Gmail Now Offers Alerts if Sensitive Data Is Being Sent

The new Google at Work data loss prevention feature gives warnings if sensitive data is in documents or emails before they are sent.

Google for Work, Gmail, Google Apps Unlimited, security, sensitive data, email

Google has unveiled a new data loss prevention (DLP) feature as part of its Google at Work paid offerings that can be set to alert users if an email or document they are about to send includes sensitive information such as credit card numbers or Social Security numbers.

The DLP feature, which is being offered to Google Apps Unlimited customers, was announced in a Dec. 9 post by Suzanne Frey, director of security, trust and privacy for Google Apps, on the Official Google for Work Blog.

The added security feature is available to Google Apps Unlimited customers immediately in Gmail, she wrote, while the company plans to also bring DLP to Google Drive in the future.

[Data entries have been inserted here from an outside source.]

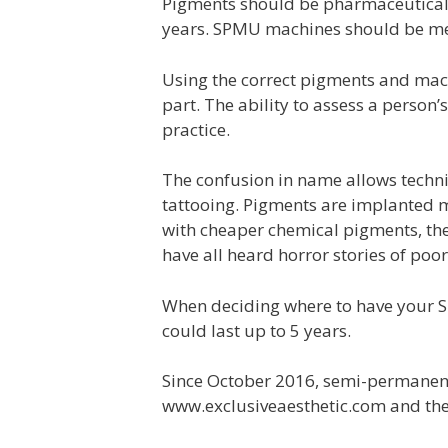
Pigments should be pharmaceutical g
years. SPMU machines should be medi
Using the correct pigments and mach
part. The ability to assess a person’
practice.
The confusion in name allows techn
tattooing. Pigments are implanted m
with cheaper chemical pigments, the 
have all heard horror stories of po
When deciding where to have your S
could last up to 5 years.
Since October 2016, semi-permane
www.exclusiveaesthetic.com and the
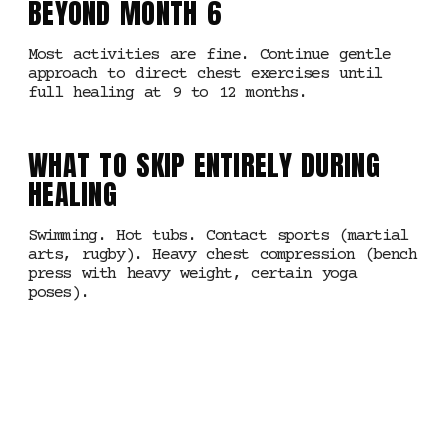
BEYOND MONTH 6
Most activities are fine. Continue gentle
approach to direct chest exercises until
full healing at 9 to 12 months.
WHAT TO SKIP ENTIRELY DURING
HEALING
Swimming. Hot tubs. Contact sports (martial
arts, rugby). Heavy chest compression (bench
press with heavy weight, certain yoga
poses).
MANCHESTER · NIPPLE
PIERCINGS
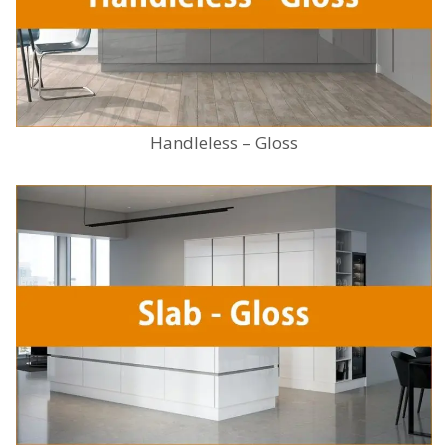
Handleless – Gloss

"Workers are constantly creating and sharing new ideas, and keeping these ideas safe needs to be simple, quick and reliable," Frey wrote in her post. "But sometimes mistakes happen; for example, you might hit 'Reply all' when meaning to send a private message. So today, if you're a Google Apps Unlimited customer, Data Loss Prevention (DLP) for Gmail will add another layer of protection to prevent sensitive information from being revealed to those who shouldn't have it."

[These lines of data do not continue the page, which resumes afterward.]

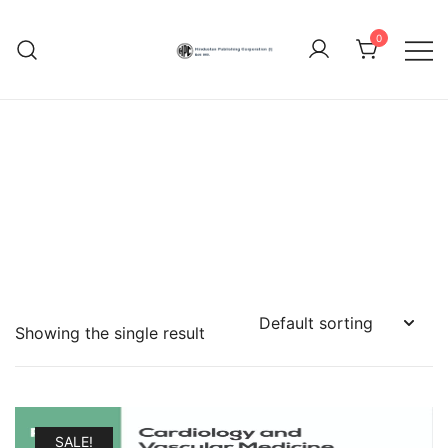
Skip
to
0
content
Hindustan Publishing
Corporation (India)
Showing the single result
SALE!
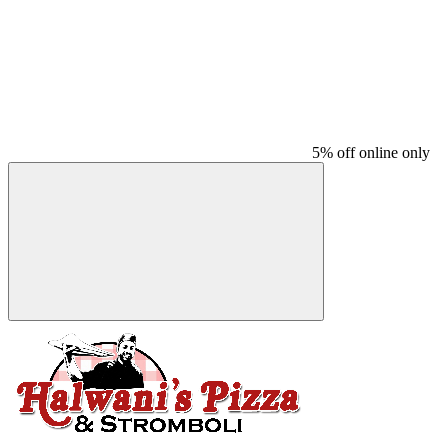
5% off online only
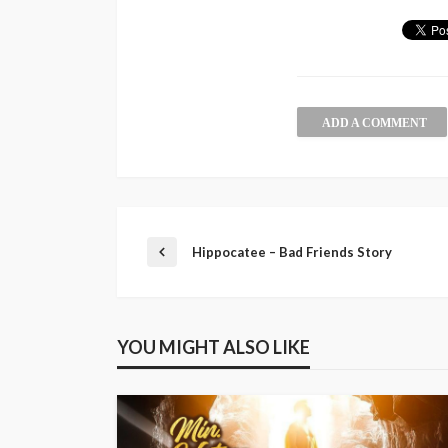
ADD A COMMENT
Hippocatee – Bad Friends Story
YOU MIGHT ALSO LIKE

Gmail DLP works by allowing organizations to set policies that flag messages which include sensitive information such as Social Security or credit card numbers, wrote Frey. Such a policy might say that sales department workers should not share customer credit card information with vendors, for example.

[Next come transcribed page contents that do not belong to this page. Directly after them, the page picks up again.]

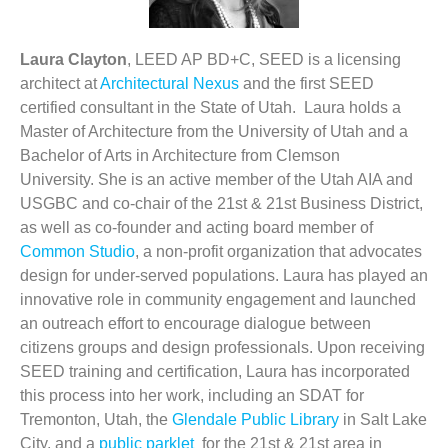
Laura Clayton
, LEED AP BD+C, SEED is a licensing
architect at
Architectural Nexus
and the first SEED
certified consultant in the State of Utah. Laura holds a
Master of Architecture from the University of Utah and a
Bachelor of Arts in Architecture from Clemson
University. She is an active member of the Utah AIA and
USGBC and co-chair of the 21st & 21st Business District,
as well as co-founder and acting board member of
Common Studio
, a non-profit organization that advocates
design for under-served populations. Laura has played an
innovative role in community engagement and launched
an outreach effort to encourage dialogue between
citizens groups and design professionals. Upon receiving
SEED training and certification, Laura has incorporated
this process into her work, including an SDAT for
Tremonton, Utah, the
Glendale Public Library
in Salt Lake
City, and a
public parklet
for the 21st & 21st area in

To prevent that, administrators can set up a DLP policy by selecting "credit card numbers" from a library of predefined content detectors, which would then be automatically checked against all outgoing emails from the sales department for potential action, wrote Frey. That could involve quarantining emails for review, telling users to modify the information or blocking the email from being sent while notifying the sender, she wrote.

"These checks don't just apply to email text, but also to content inside common attachment types―such as documents, presentations, and spreadsheets," Frey wrote. "And admins can also create custom rules with keywords and regular expressions."

Detailed information about the DLP feature can be found on the Google Apps Administrator Help page or in a DLP whitepaper provided by Google.

"Gmail DLP is the first step in a long term investment to bring rule-based security across Google Apps," wrote Frey. "We're working on bringing DLP to Google Drive early next year, along with other rule based security systems."

Google has made other security improvements for Google at Work users in 2015, including the introduction of Security Keys to make two-step verification more convenient and provide better protection against phishing. Also launched was Password alert, which is an open-source Chrome extension that helps users protect their passwords.

Also introduced this year were Google Apps identity services, which allow secure single sign-on access with SAML and OIDC support.

Plus, mobile device management and mobile app management features were completed across Google Apps, while Postmaster tools were launched to help Gmail users better handle large volumes of mail and report spam, according to Google.

New sharing features, alerts and audit events were also introduced to Drive for Google Apps Unlimited customers to provide more control over their information.